EXTRACT ▸
☆ ☆ ☆ ☆ ☆ ☆ ☆

# Ideas for new hobbies



## Mr.Lordi (May 20, 2007)

So, H.R. 4439 seems to be looming closer and closer. If it passes is another story, but the reality is that it could, and if it does, I will not be able to afford this hobby that I love.

So, I'd figure I would start a thread on other hobbies some of you may have in the chance that the bill passes, because I'll end up needing a new hobby and I might not be alone in this assessment.

So I want to keep this light-hearted and keep politics out of this, but lets have some fun with the ideas, too. I don't want this thread to end up as a eulogy for the pipe.

This is what I've thought of so far:

*1. Guitar*

Prosick up chicks;look totally [email protected] on stage; only profession where smoking weed is not only OK, but encouraged; can tour well into my 70's and possibly longer.

Cons: Cords are tough;Groupies come with STI's; Winning a Grammy.

*2. Film making*

Pros- Winning an Oscar with my documentary "Pipe: Death of an Industry"; making millions by producing sub-par, massed produced films; woman will do anything for a part in my film;Making film students get me coffee.

Cons- Having to work with Lindsey Lohan and Shia Lebouf; not being able to sell my Oscar on ebay; living next door to Mel Gibson; Steven Spielberg telling me to change the ending to my movies.

*Photography*

Pros: Can work for Playboy

Cons: Working for Field and Stream :/

:hmm:

So, anyone else have any ideas on hobbies that I can take up, should I not be able to smoke the pipe anymore?


----------



## jaydub13 (Jan 13, 2010)

First, :bounce:that was hilarious. 

Woodworking perhaps? Great hobby, tangible results of your labor, and Ed(waxingmoon) seems pretty dang happy with it! Or how about a collection of some sort... wine? whiskey? stamps? rare butterflies?


Just a thought...


----------



## Jordan303 (Aug 16, 2008)

Im a hobby wood worker and love it. Very relaxing and creative. Theres a lot of different strands that you can get into like 

pyrography-wood burning, yes thats the real term.
scroll sawing- cutting out delicate or intricate peices of work
wood carving

those are a few where the startup would be very cheap. Like under 50 bucks, except the scroll saw. You can buy a used decent one of craigslist for like 100.

Other hobbies can be drawing, painting, scuplturing, air brushing, etc...

Find something you think you can enjoy and jump in.


----------



## Jack Straw (Nov 20, 2008)

Chainsaw ice-sculpting?


----------



## Kevin Keith (Jan 24, 2010)

Stamp collecting has always enthralled me. Maybe this bill will be my excuse to SWMBO. I hope I dont try to smoke 'em.


----------



## slyder (Mar 17, 2009)

if this bill passes im going into the farming business.......farming tobacco that is. Farming tobacco for myself and a few close friends so we can still smoke without getting a second mortgage.


----------



## GuitarDan (Nov 26, 2009)

I was just going to suggest gardening- preferably red virginia and maryland tobacco.


----------



## Jogi (Dec 4, 2009)

☆ ☆ ☆ ☆ ☆ ☆ ☆

TASK INSTRUCTIONS ▸
1. Repeat the part of the hobby thread from "First, :bounce:that was" to "(Aug 16, 2008)".
2. Translate this sentence from the hobby thread into Spanish: "Find something you think you can enjoy and jump in."

Records from a data source:
☆ ☆ ☆ ☆ ☆ ☆ ☆

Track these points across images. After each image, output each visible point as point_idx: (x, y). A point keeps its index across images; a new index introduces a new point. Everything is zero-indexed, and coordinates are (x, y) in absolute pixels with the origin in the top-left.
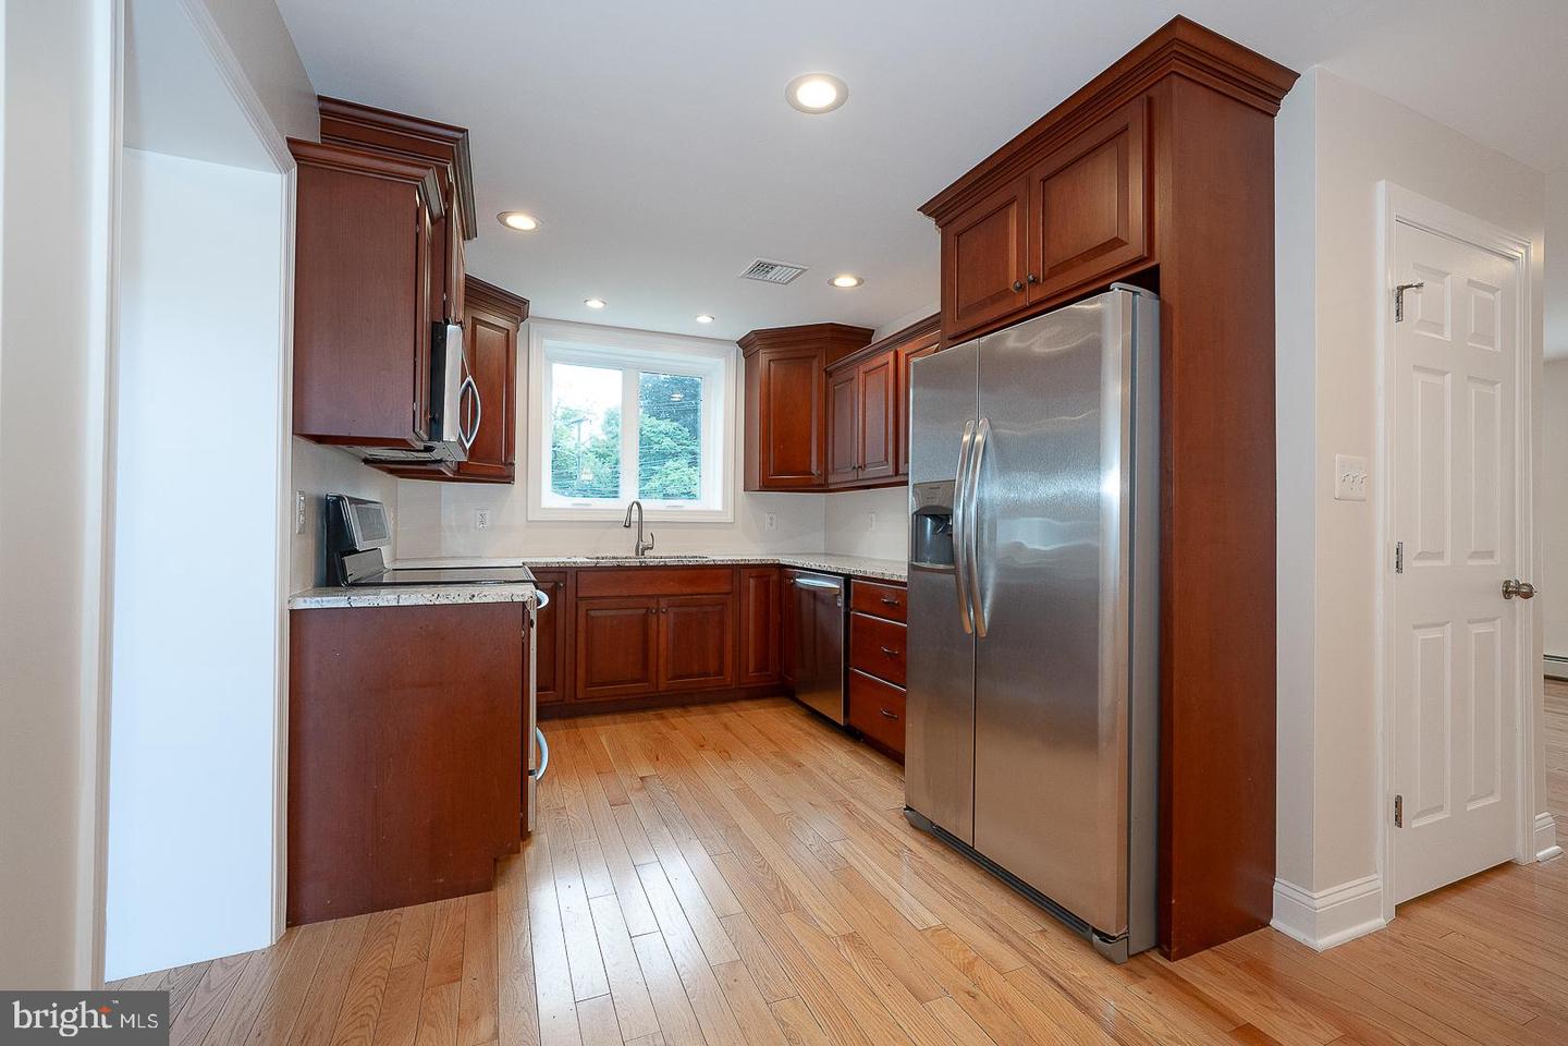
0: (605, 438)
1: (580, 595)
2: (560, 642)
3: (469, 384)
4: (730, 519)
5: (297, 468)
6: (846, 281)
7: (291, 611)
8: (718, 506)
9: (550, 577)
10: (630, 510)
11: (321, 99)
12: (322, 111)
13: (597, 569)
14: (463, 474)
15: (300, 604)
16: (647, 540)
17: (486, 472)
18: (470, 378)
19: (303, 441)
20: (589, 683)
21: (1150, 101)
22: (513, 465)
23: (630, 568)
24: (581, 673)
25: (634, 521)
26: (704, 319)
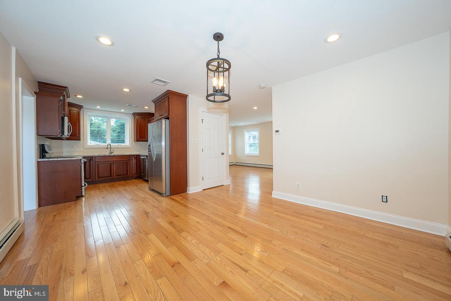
0: (115, 125)
1: (96, 161)
2: (92, 170)
3: (69, 124)
4: (131, 147)
5: (37, 140)
6: (146, 108)
7: (37, 161)
8: (128, 144)
9: (89, 158)
10: (108, 145)
11: (38, 81)
12: (38, 83)
13: (99, 156)
14: (67, 139)
15: (39, 160)
16: (112, 151)
17: (73, 139)
18: (69, 123)
19: (38, 136)
20: (99, 177)
21: (169, 97)
22: (80, 137)
23: (107, 156)
24: (97, 175)
25: (109, 148)
26: (123, 110)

☆ ☆ ☆ ☆ ☆ ☆ ☆

OUTPUTS IN ORDER ▸
1.
First, :bounce:that was hilarious. 

Woodworking perhaps? Great hobby, tangible results of your labor, and Ed(waxingmoon) seems pretty dang happy with it! Or how about a collection of some sort... wine? whiskey? stamps? rare butterflies?


Just a thought...


----------



## Jordan303 (Aug 16, 2008)

2. Encuentra algo que creas que puedes disfrutar y lánzate.